## PROMPT
Leave out every picture, and return exactly the lines from the line containing "right shoulder: (252, 523)" through the end of the records below, both inclusive.

^^^^^^^^^^^^^^^^

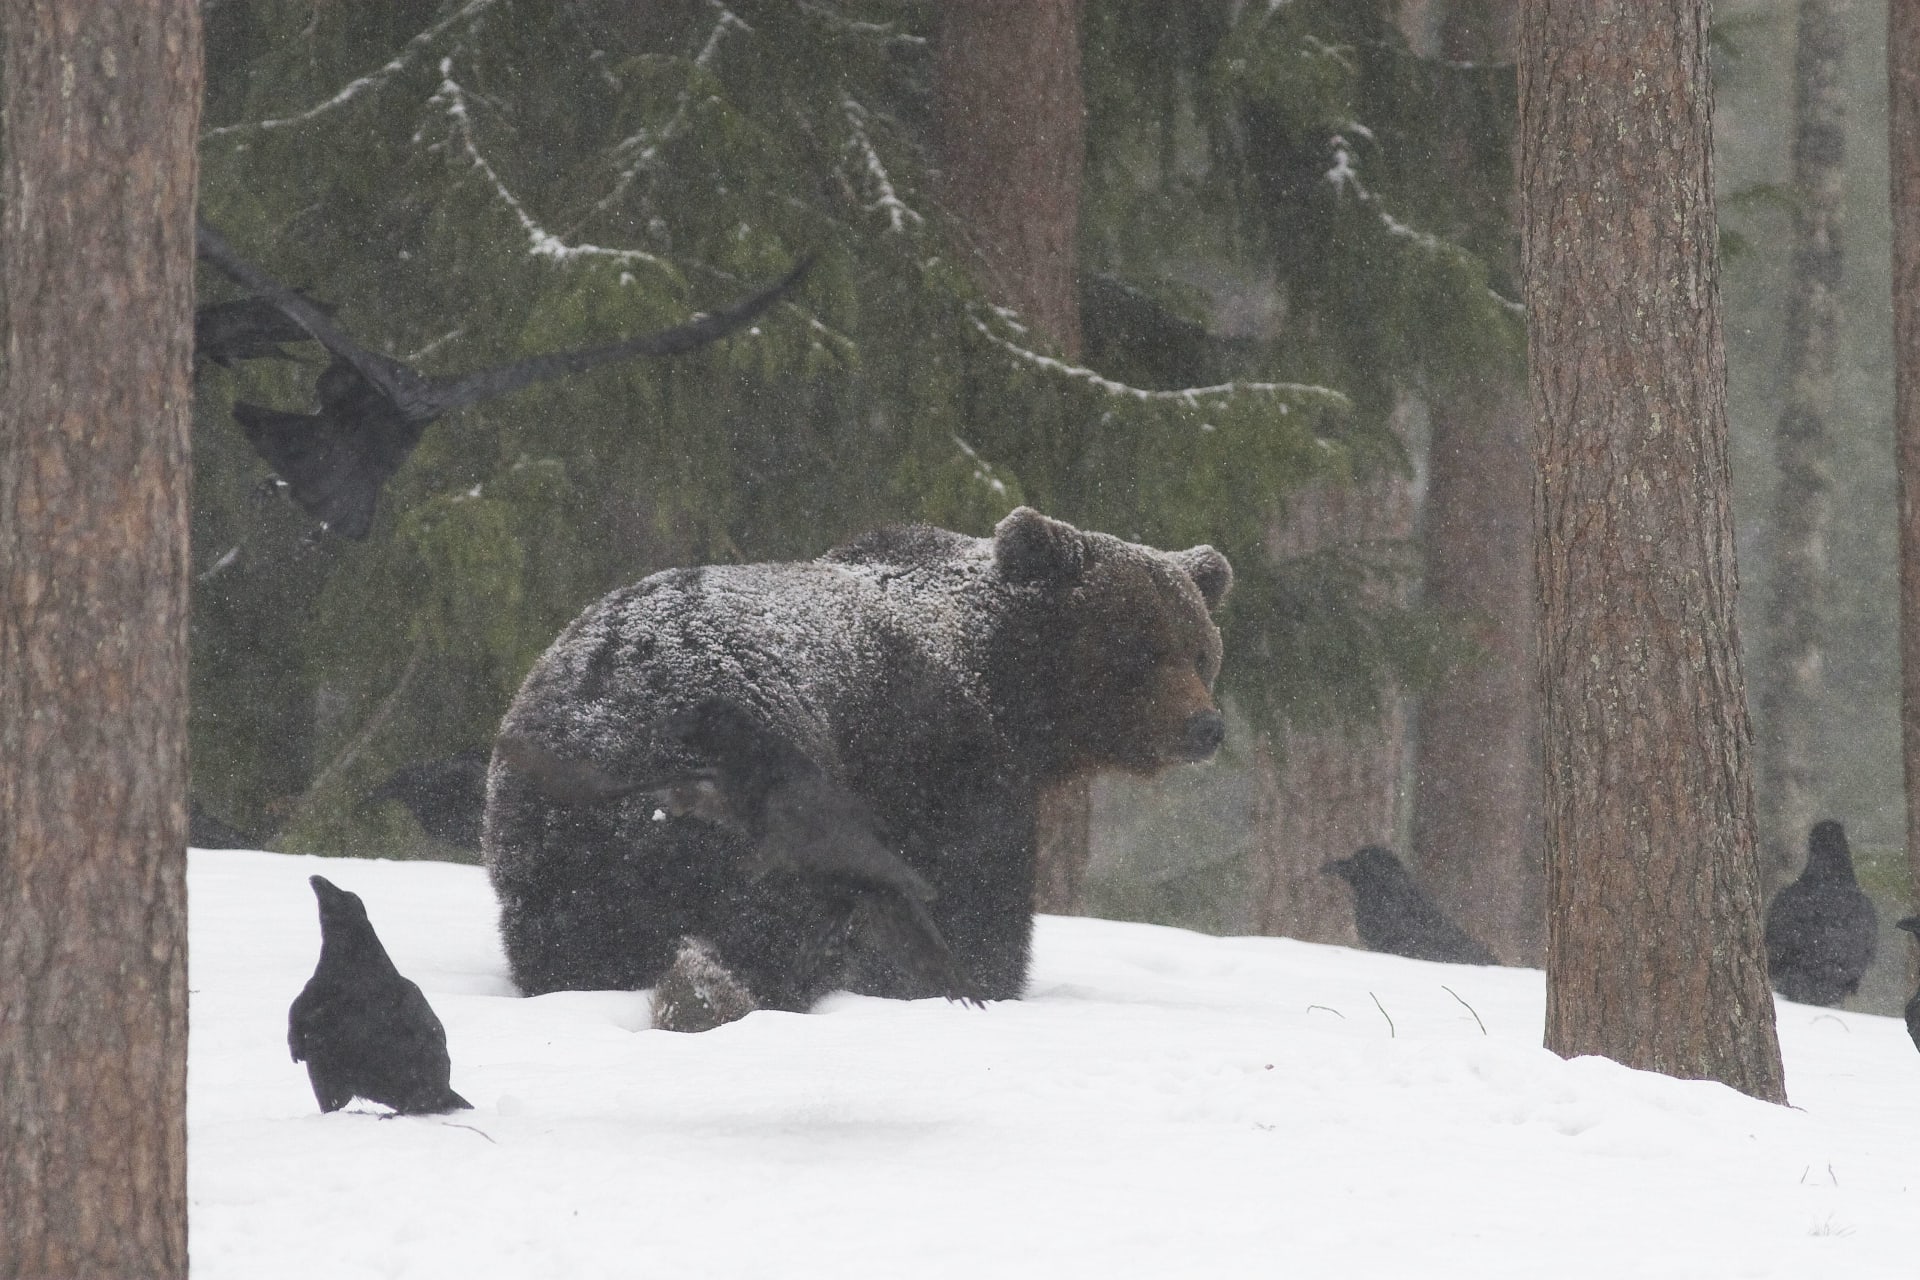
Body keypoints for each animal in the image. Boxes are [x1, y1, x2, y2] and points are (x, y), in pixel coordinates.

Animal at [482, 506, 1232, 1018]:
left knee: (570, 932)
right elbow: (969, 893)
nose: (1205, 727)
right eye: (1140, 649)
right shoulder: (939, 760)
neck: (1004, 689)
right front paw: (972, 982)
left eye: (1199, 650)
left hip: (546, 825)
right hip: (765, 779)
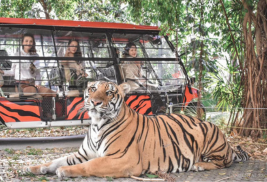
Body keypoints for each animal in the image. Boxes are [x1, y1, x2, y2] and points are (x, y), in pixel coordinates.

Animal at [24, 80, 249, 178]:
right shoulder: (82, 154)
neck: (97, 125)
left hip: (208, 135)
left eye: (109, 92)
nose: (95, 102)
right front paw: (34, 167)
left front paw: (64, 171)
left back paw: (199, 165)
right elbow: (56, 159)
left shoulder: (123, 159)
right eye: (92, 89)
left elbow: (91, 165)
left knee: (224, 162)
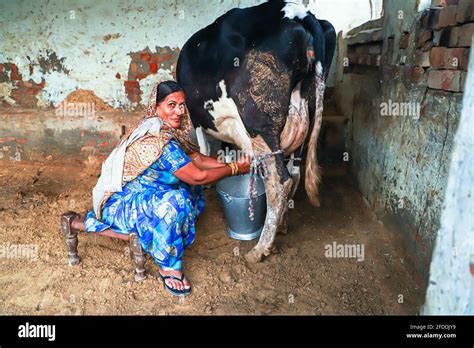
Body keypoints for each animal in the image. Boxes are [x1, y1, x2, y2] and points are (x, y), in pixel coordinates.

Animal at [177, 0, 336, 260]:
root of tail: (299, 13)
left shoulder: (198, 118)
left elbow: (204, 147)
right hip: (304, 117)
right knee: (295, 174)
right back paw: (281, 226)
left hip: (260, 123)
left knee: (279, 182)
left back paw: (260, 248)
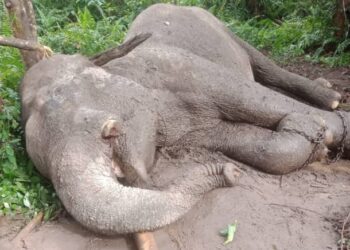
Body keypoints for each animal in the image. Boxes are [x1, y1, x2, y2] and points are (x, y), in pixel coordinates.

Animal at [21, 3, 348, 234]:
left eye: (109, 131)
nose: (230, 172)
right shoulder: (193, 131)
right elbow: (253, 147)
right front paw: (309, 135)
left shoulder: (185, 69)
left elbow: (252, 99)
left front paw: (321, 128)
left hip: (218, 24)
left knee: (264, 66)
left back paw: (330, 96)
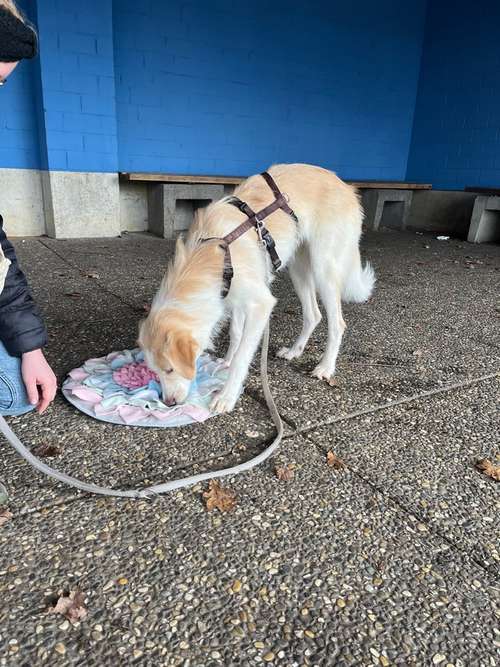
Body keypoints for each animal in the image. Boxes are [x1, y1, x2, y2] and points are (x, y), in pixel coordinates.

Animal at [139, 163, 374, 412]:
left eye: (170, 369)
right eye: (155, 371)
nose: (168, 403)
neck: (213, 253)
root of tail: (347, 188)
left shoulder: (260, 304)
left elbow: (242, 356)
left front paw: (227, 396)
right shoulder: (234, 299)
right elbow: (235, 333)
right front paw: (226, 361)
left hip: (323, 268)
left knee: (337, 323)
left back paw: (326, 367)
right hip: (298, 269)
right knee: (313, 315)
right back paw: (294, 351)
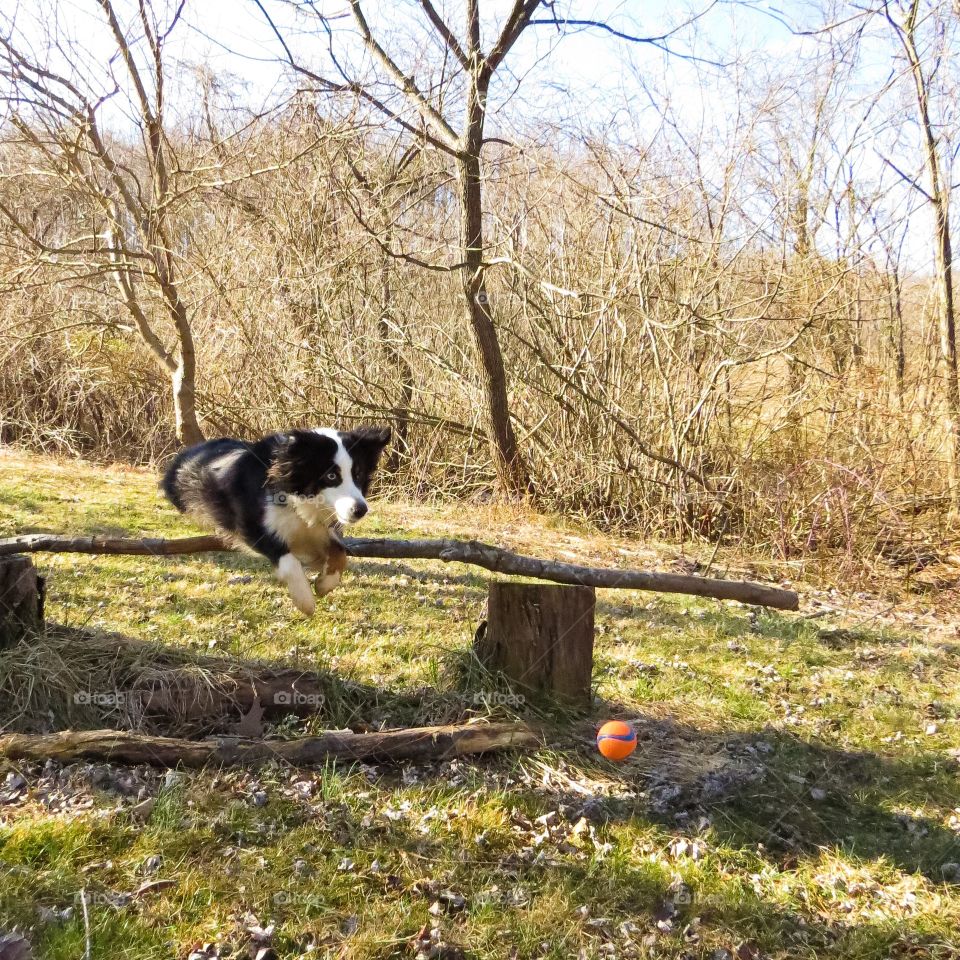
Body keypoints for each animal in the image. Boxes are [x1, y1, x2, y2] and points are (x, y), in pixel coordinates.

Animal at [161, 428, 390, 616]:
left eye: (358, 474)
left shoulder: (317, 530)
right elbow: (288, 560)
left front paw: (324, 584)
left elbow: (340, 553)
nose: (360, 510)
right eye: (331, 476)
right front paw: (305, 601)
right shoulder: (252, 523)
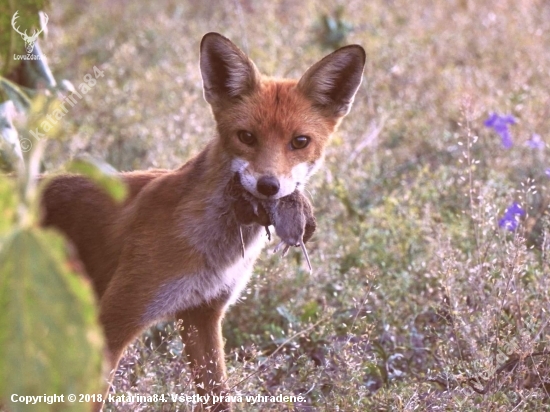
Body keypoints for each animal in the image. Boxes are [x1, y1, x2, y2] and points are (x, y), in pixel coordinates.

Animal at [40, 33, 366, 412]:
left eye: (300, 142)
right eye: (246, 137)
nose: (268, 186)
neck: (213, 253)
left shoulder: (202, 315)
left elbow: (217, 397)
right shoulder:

^^^^^^^^^^^^^^^^

## SOLUTION FOR THIS TASK
right shoulder: (252, 523)
Body keypoints for each animal in the image. Boxes are [x1, y1, x2, y2] and points are (x, y), in pixel coordinates.

Animal at [40, 33, 366, 412]:
left eye: (300, 142)
right eye: (246, 137)
nose: (268, 186)
neck: (213, 253)
left shoulder: (202, 315)
left elbow: (217, 397)
right shoulder:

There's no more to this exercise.